Nachdem ein Studierendenteam im vergangenen Jahr erfolgreich einen ersten Prototypen entwickelt hatte, wurde das Projekt inzwischen weitergeführt und entscheidend verbessert. Aktuell wird die KI-Brille vom Maschinenbau-Studenten Felix Gaiser weiterentwickelt; betreut wird er von Prof. Dr. Ezzeddine Laourine von der Fakultät Engineering in Albstadt. Ziel der neuen Projektphase war es, die Software grundlegend zu überarbeiten und die Alltagstauglichkeit deutlich zu erhöhen.

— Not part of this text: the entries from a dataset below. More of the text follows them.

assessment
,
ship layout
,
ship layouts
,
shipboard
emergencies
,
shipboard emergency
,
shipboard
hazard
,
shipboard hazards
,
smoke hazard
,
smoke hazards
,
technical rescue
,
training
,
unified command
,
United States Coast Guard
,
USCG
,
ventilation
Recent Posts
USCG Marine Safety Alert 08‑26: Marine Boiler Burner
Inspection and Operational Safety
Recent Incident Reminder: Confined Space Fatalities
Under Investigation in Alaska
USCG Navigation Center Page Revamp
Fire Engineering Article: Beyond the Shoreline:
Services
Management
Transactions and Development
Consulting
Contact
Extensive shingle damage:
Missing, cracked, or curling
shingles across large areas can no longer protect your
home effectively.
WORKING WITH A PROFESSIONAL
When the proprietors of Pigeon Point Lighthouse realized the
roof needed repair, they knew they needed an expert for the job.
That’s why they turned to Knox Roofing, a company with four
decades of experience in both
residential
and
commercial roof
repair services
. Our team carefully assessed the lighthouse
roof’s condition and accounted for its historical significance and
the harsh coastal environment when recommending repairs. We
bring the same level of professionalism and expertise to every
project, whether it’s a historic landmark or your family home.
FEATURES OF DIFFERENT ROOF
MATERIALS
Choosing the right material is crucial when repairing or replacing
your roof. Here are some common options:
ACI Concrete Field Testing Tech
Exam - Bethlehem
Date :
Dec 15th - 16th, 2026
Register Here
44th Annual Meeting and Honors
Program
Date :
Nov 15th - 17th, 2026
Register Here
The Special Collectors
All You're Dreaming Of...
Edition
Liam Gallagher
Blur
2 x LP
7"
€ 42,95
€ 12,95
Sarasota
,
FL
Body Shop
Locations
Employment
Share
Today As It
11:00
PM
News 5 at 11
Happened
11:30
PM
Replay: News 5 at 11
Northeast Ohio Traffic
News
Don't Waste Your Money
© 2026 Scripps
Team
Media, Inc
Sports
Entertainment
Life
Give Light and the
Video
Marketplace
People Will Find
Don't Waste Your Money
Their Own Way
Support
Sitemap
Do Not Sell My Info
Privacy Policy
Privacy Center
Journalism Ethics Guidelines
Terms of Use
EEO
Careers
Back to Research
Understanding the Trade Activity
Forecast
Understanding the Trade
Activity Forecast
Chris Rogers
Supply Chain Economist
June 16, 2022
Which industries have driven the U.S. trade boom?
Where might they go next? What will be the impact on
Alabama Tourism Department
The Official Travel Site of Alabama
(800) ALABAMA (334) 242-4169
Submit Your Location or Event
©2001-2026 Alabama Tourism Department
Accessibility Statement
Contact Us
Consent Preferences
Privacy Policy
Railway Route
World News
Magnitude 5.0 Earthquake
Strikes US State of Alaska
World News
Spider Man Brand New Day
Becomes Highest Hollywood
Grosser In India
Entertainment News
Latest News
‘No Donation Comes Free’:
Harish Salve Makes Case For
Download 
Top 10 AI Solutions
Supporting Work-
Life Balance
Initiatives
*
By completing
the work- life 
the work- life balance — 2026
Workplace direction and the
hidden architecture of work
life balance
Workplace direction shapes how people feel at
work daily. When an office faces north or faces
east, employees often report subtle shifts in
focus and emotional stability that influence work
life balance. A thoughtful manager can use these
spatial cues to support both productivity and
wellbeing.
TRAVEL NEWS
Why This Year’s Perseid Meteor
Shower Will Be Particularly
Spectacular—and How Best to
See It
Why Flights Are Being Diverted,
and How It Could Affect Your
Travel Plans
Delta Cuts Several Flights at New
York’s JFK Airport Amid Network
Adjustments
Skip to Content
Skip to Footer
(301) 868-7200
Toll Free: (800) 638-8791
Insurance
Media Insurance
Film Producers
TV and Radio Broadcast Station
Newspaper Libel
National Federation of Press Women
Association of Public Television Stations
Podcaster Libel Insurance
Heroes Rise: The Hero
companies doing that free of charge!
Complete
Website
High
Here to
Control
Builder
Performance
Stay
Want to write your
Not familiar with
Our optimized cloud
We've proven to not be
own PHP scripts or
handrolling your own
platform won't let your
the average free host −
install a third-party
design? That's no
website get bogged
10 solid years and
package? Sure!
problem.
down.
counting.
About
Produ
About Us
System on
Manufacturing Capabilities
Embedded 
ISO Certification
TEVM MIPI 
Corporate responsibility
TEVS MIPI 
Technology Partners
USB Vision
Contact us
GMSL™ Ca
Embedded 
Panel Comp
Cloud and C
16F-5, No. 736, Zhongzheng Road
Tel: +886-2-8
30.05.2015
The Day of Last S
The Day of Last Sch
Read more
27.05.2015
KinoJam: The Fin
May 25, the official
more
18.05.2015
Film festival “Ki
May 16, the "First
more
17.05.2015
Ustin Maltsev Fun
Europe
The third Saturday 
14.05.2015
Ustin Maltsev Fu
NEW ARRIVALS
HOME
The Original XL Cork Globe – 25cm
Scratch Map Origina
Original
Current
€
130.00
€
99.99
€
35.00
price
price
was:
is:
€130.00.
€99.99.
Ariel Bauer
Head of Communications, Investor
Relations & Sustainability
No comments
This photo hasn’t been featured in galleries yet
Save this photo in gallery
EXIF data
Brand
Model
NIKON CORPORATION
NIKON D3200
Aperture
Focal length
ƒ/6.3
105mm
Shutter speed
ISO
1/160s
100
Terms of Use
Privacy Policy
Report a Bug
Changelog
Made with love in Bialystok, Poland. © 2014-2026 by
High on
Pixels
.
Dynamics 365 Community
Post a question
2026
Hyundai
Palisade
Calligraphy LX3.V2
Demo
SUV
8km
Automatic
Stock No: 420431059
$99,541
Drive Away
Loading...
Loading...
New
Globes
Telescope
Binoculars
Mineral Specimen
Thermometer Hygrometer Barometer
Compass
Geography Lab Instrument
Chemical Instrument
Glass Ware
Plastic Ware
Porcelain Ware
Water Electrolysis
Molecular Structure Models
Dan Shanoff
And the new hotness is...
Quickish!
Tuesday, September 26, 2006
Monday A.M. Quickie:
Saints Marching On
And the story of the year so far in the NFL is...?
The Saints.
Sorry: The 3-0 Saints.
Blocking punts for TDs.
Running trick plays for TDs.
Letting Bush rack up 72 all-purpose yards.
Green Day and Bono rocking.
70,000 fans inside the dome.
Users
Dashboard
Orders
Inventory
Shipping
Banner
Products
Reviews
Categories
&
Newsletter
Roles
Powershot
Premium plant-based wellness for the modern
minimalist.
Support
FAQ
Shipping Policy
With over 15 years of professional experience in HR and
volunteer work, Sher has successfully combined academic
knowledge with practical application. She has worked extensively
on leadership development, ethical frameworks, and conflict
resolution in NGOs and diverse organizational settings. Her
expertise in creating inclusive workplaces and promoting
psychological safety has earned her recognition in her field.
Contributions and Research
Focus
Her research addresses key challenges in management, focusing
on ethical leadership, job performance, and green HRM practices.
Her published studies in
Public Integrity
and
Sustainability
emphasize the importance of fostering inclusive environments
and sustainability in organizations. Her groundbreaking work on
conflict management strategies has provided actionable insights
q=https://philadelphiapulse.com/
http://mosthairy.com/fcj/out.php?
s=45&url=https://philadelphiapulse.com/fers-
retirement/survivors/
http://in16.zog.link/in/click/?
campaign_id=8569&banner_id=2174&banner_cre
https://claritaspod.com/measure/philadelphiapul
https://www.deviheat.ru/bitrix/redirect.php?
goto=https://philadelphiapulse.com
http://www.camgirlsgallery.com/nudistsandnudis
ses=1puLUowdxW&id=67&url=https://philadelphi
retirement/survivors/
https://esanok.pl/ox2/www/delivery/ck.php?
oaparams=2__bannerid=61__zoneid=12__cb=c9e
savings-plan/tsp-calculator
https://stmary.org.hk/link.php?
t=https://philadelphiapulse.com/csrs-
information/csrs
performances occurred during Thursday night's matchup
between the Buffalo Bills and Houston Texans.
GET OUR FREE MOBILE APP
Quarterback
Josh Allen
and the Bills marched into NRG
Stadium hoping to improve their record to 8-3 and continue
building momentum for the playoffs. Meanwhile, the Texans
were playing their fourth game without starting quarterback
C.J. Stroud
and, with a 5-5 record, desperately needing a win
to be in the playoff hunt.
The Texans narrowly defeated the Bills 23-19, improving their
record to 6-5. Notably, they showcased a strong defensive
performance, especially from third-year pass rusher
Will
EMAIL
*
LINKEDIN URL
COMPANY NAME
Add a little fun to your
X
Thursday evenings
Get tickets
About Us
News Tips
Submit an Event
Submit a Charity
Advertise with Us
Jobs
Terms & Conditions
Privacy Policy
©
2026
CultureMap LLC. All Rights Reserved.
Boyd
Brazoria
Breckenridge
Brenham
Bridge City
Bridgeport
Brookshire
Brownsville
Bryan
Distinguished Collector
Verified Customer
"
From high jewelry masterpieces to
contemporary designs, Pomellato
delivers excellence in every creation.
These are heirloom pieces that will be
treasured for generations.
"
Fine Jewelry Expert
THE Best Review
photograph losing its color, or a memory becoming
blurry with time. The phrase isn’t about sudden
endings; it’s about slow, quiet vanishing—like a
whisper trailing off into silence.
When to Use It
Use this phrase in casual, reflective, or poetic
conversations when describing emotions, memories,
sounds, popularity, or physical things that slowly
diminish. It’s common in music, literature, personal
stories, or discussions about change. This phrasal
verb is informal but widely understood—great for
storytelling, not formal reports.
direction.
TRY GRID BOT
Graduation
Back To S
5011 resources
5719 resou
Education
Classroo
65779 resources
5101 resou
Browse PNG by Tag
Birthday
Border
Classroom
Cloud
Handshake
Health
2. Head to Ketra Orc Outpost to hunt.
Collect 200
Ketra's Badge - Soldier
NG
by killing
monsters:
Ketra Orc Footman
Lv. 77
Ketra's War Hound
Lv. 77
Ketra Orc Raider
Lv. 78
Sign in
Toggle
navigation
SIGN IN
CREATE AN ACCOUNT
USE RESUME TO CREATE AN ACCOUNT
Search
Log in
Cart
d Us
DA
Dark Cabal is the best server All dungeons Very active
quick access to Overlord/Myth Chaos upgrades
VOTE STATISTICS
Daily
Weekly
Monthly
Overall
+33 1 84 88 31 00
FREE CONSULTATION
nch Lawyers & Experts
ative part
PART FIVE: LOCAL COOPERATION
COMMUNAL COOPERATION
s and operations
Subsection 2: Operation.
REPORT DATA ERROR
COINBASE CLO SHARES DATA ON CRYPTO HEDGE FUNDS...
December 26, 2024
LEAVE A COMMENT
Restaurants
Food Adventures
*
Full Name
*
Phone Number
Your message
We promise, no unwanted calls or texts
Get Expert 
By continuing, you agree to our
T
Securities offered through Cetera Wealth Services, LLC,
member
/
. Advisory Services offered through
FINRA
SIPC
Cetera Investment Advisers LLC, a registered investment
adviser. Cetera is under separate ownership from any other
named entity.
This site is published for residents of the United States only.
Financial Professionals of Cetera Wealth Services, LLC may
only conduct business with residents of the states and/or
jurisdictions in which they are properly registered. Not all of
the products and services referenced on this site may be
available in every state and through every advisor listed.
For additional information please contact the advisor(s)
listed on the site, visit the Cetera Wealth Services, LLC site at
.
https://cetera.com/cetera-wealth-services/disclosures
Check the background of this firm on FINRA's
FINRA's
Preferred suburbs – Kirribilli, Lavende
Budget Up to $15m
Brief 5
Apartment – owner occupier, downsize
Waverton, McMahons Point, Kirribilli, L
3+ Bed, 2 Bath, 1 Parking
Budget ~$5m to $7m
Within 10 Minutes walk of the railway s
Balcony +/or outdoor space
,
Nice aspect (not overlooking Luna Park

Der ursprüngliche Prototyp hat bereits gezeigt, dass eine kostengünstige KI-Brille technisch realisierbar ist. Ausgestattet mit Sensoren, Kameras sowie einem Mikrocontroller mit WLAN- und Bluetooth-Funktion erfasst das System die Umgebung, warnt zuverlässig vor Hindernissen und kann auf Knopfdruck Bilder aufnehmen. „Diese wurden bislang an einen PC übertragen, in der Cloud analysiert und anschließend als gesprochene Informationen ausgegeben“, erklärt Felix Gaiser.
Mit der neu entwickelten App entfällt nun die Abhängigkeit vom PC: Die Daten werden direkt über das Smartphone verarbeitet, sodass die Brille ortsunabhängig genutzt werden kann. Damit rückt das ursprüngliche Ziel des Projekts in greifbare Nähe – eine alltagstaugliche, flexible und bezahlbare Unterstützung für sehbehinderte Menschen.
Das Interesse an der KI-Brille ist groß: Nach der ersten Veröffentlichung meldeten sich zahlreiche Betroffene und Angehörige, die das System gerne testen wollten. Durch die aktuelle Weiterentwicklung könnte dies künftig möglich werden. „Langfristig bleibt das Ziel bestehen, die Bauanleitung der Brille frei zugänglich zu machen“, sagt Ezzeddine Laourine. Damit soll möglichst vielen Menschen der Zugang zu dieser Technologie ermöglicht werden.